While most employers would certainly consider the safety of their employees a priority, it may not occur to as many of them to be concerned about their employees’ cholesterol level.
But, if you take an objective look at what kinds of problems high cholesterol can create for employees — and, by extension, for employers — it makes a lot of sense.
“Lowering the cholesterol of employees should be a priority for employers,” says Debi Vieceli, RN, a Cardiac Care manager for UPMC Health Plan. “Informing employees about the dangers of high cholesterol and what they can do to manage cholesterol levels is something all employers need to consider.”
Smart Business spoke with Vieceli about cholesterol and what employers can do to educate their employees about how to lower it.
Why should employers be concerned about employees’ cholesterol?
According to the Centers for Disease Control, 71 million Americans have high LDL, or ‘bad’, cholesterol and roughly one-third of those get treatment for it.
The diseases that are connected with high cholesterol tend to be more serious, even potentially fatal. High cholesterol levels can lead to heart disease, heart attack and stroke. In fact, the higher the blood cholesterol level, the greater the risk for heart disease and heart attack.
Education about the danger of high cholesterol is important because there are no outward, obvious symptoms.
Moreover, if you have high cholesterol, there are things you can do to change that. Because high cholesterol affects everyone — old, young and in-between, women and men — it is likely a part of every company’s workforce.
What are some approaches an employer can take to help lower the cholesterol of employees?
One approach many employers use is creating fun events that place emphasis on healthy lifestyle choices. A company ‘weight race,’ for instance, is a popular option because it enables employees to set reasonable weight-loss goals.

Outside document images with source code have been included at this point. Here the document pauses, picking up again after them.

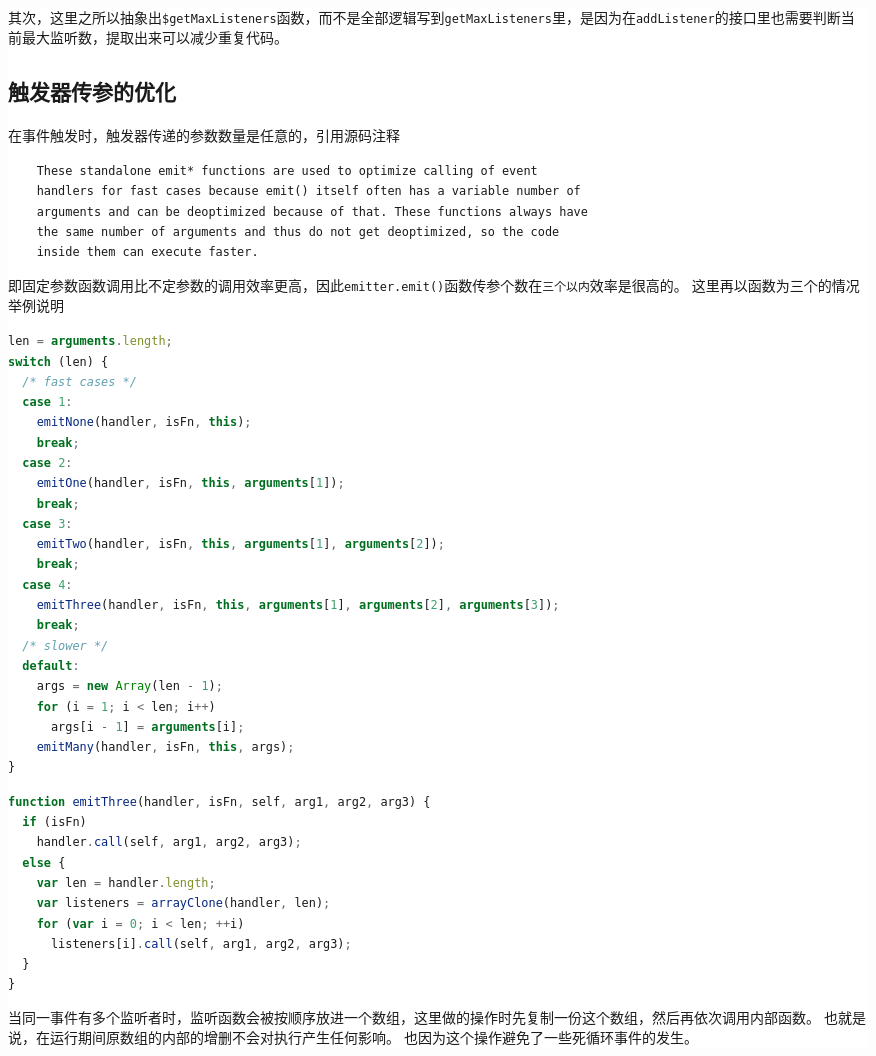 其次，这里之所以抽象出`$getMaxListeners`函数，而不是全部逻辑写到`getMaxListeners`里，是因为在`addListener`的接口里也需要判断当前最大监听数，提取出来可以减少重复代码。

## 触发器传参的优化
在事件触发时，触发器传递的参数数量是任意的，引用源码注释
```commment
    These standalone emit* functions are used to optimize calling of event
    handlers for fast cases because emit() itself often has a variable number of
    arguments and can be deoptimized because of that. These functions always have
    the same number of arguments and thus do not get deoptimized, so the code
    inside them can execute faster.
```
即固定参数函数调用比不定参数的调用效率更高，因此`emitter.emit()`函数传参个数在`三个以内`效率是很高的。
这里再以函数为三个的情况举例说明
```js
len = arguments.length;
switch (len) {
  /* fast cases */
  case 1:
    emitNone(handler, isFn, this);
    break;
  case 2:
    emitOne(handler, isFn, this, arguments[1]);
    break;
  case 3:
    emitTwo(handler, isFn, this, arguments[1], arguments[2]);
    break;
  case 4:
    emitThree(handler, isFn, this, arguments[1], arguments[2], arguments[3]);
    break;
  /* slower */
  default:
    args = new Array(len - 1);
    for (i = 1; i < len; i++)
      args[i - 1] = arguments[i];
    emitMany(handler, isFn, this, args);
}
```

```js
function emitThree(handler, isFn, self, arg1, arg2, arg3) {
  if (isFn)
    handler.call(self, arg1, arg2, arg3);
  else {
    var len = handler.length;
    var listeners = arrayClone(handler, len);
    for (var i = 0; i < len; ++i)
      listeners[i].call(self, arg1, arg2, arg3);
  }
}
```
当同一事件有多个监听者时，监听函数会被按顺序放进一个数组，这里做的操作时先复制一份这个数组，然后再依次调用内部函数。
也就是说，在运行期间原数组的内部的增删不会对执行产生任何影响。
也因为这个操作避免了一些死循环事件的发生。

So, too, is a fitness challenge that encourages employees to exercise by participating in sports leagues.
Companies also can encourage physical activity by offering to pay for gym memberships for employees.
Because eating an unhealthy diet is a contributor to high cholesterol, employers can encourage healthier eating through the choices that are provided in workplace cafeterias and vending machines. At catered meetings, the food offerings should include healthy choices.
When you increase your employees’ opportunities to eat healthier, you increase the likelihood that they will.
Can an employer encourage healthy behavior?
Workplace policies have been shown to be able to promote a culture of good health. One important policy that is sometimes overlooked is offering a health benefits plan that allows employees to have regular visits with their physicians.
The sedentary lifestyle connected with the modern workplace also contributes to the development of serious health issues. That’s why creating an exercise area for employees can be a positive, if this is a possibility.
How else can employers take steps to address their employees’ cholesterol issues?
Periodic blood cholesterol screening and health risk assessment programs at the worksite are two ways to identify employees with high cholesterol and help them begin to control it.
One-on-one coaching and lifestyle coaching can also be effective ways to follow up with employees identified as having high cholesterol.
In addition, informational brochures, letters and newsletters can supplement the lifestyle coaching.